§ **PROVIDED INFORMATION**:
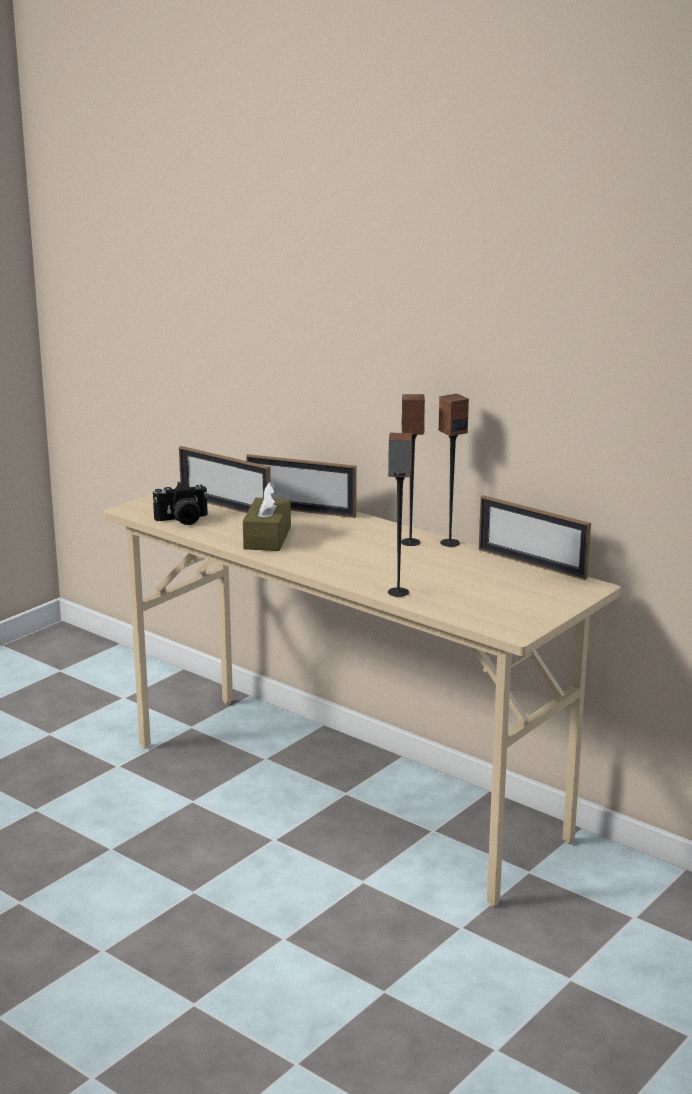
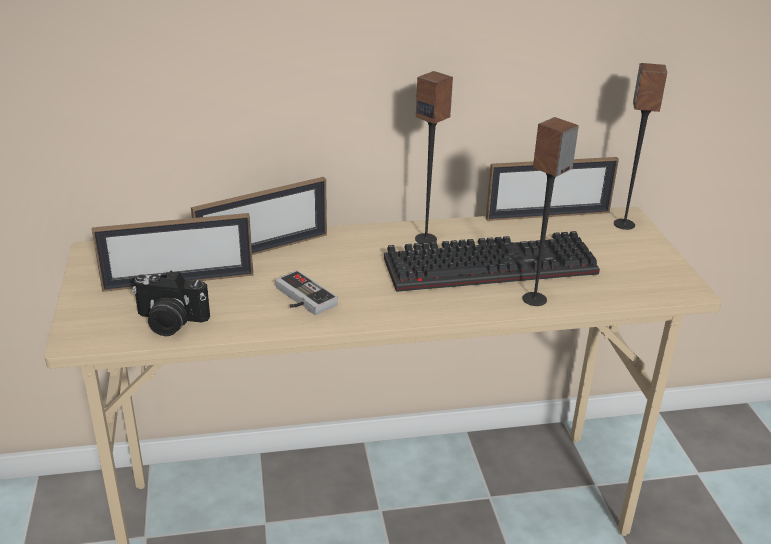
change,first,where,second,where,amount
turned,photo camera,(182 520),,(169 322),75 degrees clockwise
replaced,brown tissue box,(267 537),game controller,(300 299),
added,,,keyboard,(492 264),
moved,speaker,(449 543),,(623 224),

§ **YOUR INSTRUCTIONS**: Your task is to transcribe exactly the lines from the one with "replaced,brown tissue box,(267" through the end of the data, both included, and nothing besides.

§ **RESPONSE**:
replaced,brown tissue box,(267 537),game controller,(300 299),
added,,,keyboard,(492 264),
moved,speaker,(449 543),,(623 224),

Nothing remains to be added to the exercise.